Bir hastanede radyoloji memuru olarak çalışırken memleketi Hatay'ın yemeklerini iş arkadaşlarına ikram ederek tattıran Nuriye Akar, bir süre sonra arkadaşlarının ısrarı üzerine ücret karşılığında sipariş almaya başladı. Arkadaşlarından aldığı siparişlerini evde hazırlayarak satan Nuriye Akar (54), memuriyetten emekli olduktan sonra Aksaray Belediyesi tarafından açılan Hanımeli Pazarı ile tanıştı.
Yine belediye tarafından verilen yemek kurslarına katılarak başarıyla tamamladıktan sonra haftada 1 gün semt pazarında tezgah açan Nuriye Akar, Hatay mutfağına ait yemekleri satmaya başladı. 2018 yılından 2022 yılının sonuna kadar Hanımeli Pazarında ürün satan Nuriye Akar, orada edindiği tavsiyeler üzerine küçük bir dükkan tutarak piknik tüpü ve çeyizinde sakladığı tencere ile öğrencilere yemek yapıp satmaya başladı. Bir süre sonra dükkanını büyüten Akar, işini de büyütme kararı aldı.
Organize Sanayi Bölgesinde açtığı yemek fabrikası ile endüstriyel yemek ve tabildot yemek satışına başlayan Nuriye Akar, fabrika bünyesinde 25 kişiyi istihdam ederek günlük 2 bin kişiye yemek yapıyor.
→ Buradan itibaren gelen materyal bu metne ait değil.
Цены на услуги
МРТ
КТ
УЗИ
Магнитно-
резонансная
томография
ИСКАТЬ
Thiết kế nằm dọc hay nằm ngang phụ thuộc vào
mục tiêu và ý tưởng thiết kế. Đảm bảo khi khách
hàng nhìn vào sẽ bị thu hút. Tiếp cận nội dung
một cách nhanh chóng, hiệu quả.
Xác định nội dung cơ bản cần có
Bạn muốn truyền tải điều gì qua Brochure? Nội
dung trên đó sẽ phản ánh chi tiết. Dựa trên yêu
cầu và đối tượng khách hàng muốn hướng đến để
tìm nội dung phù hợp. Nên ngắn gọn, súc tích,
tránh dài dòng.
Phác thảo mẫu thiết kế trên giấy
Alışılagelmiş menülerle yapılan endüstriyel yemek servisinden ayrı hizmet veren Akar, tamamen doğal ürünlerle ev yemekleri yaparak bu servis anlayışını da değiştirdi. Şimdi ise okullar, fabrikalar ve kamu kurumlarına yemek üreten Nuriye Akar, Hanımeli Pazarında emek veren kadınlara da örnek oluyor.
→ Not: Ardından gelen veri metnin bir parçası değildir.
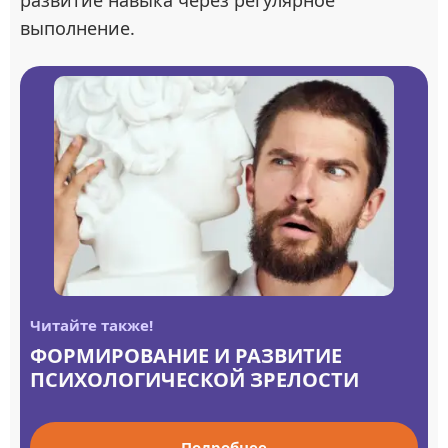
развитие навыка через регулярное
выполнение.
Читайте также!
ФОРМИРОВАНИЕ И РАЗВИТИЕ
ПСИХОЛОГИЧЕСКОЙ ЗРЕЛОСТИ
Подробнее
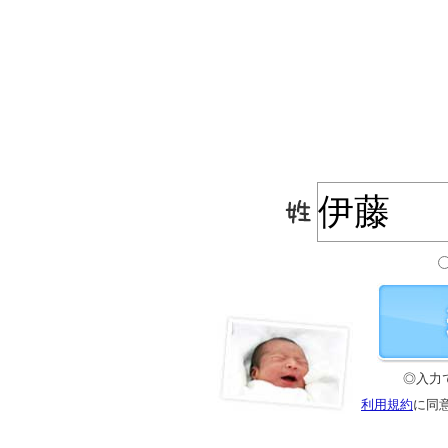
◎入力
利用規約
に同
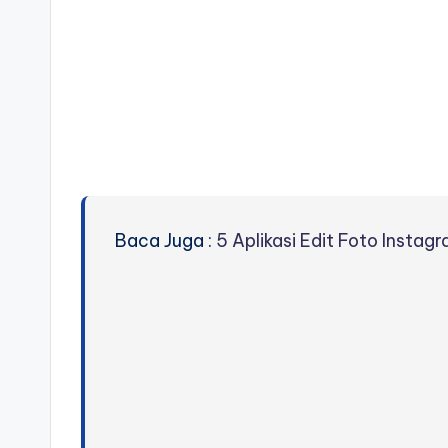
Baca Juga :
5 Aplikasi Edit Foto Instag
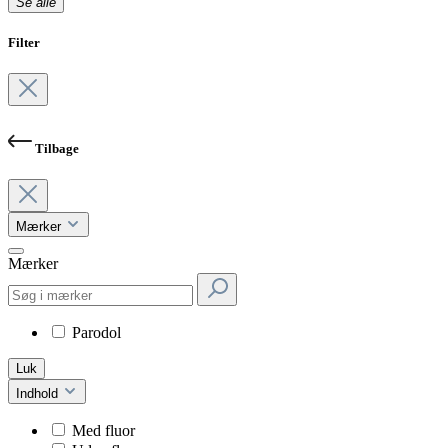
Se alle
Filter
Tilbage
Mærker
Mærker
Parodol
Luk
Indhold
Med fluor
Memurluktan yemek fabrikası serüvenine geçiş sürecini anlatan Nuriye Akar, her şeyin arkadaşlarına olan ikramıyla başladığını söyledi. İkramın ardından iş arkadaşlarından yoğun bir talep aldığını diye getiren Akar, “Devlet memurluğundan emekli oldum. Çalıştığım dönemlerde de sürekli bir şeyler üretiyordum. Memleketim Hatay olduğu için biberli ekmek, içli köfte, humus yapıyordum. Bunları iş yerindeki arkadaşlarıma ikram ederken baktım ki maliyeti çok yüksek olacak. Sonrasında arkadaşlarım da üzüldü ve biz satın alalım dediler. Böyle başladı ufak ufak.
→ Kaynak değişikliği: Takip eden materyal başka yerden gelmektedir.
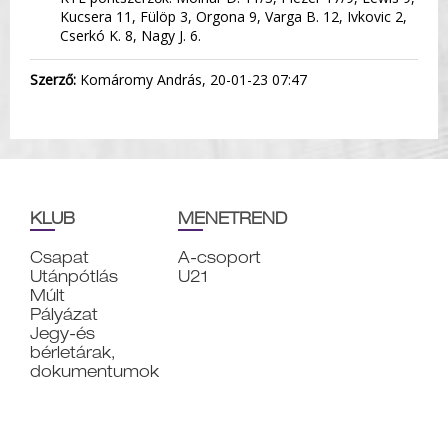
Kucsera 11, Fülöp 3, Orgona 9, Varga B. 12, Ivkovic 2,
Cserkó K. 8, Nagy J. 6.
Szerző:
Komáromy András, 20-01-23 07:47
KLUB
MENETREND
Csapat
A-csoport
Utánpótlás
U21
Múlt
Pályázat
Jegy-és
bérletárak,
dokumentumok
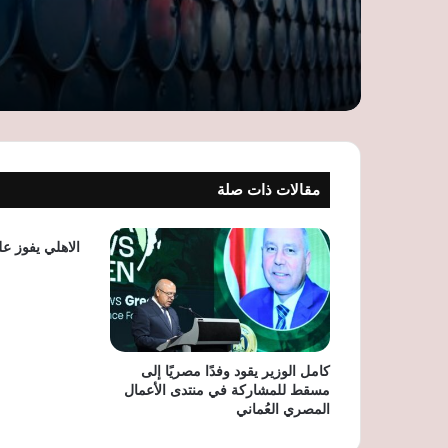
مقالات ذات صلة
الاهلي يفوز ع
كامل الوزير يقود وفدًا مصريًا إلى
مسقط للمشاركة في منتدى الأعمال
المصري العُماني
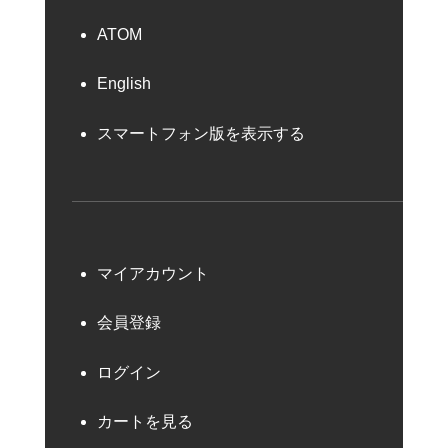
ATOM
English
スマートフォン版を表示する
マイアカウント
会員登録
ログイン
カートを見る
Hiç ticareti bilmezken, yani memur zihniyeti ile baktığımız için sonrasında emekliliğim yakındı ve emekli oldum. Sonra Aksaray Belediyesinin Hanımeli Pazarı açtığını duydum. Oraya müracaat ettim ve 3 aylık kursuna katıldım. Sonra da bana yer verdiler. Orada tezgah açtım ve kendi ürettiğim salça, baharatlar, yöresel ürünlerimi sergiledim. Çok da güzel bir tanıtım oldu ve oranın bana müşteri olarak çok faydası oldu. Sonrasında hanımeli bana yetmez olunca ticareti bilmediğim için önce cesaret edemedim ama küçük bir dükkan kiraladım. Burada çeyizimden kalmış küçük bir tencere, elimdeki tüm paramı da dükkan kirasına verdiğim için tencerem ve küçük tüpüm ile başladım. Küçük tencerem ve küçük tüpüm hala durur, onlar benim uğurum.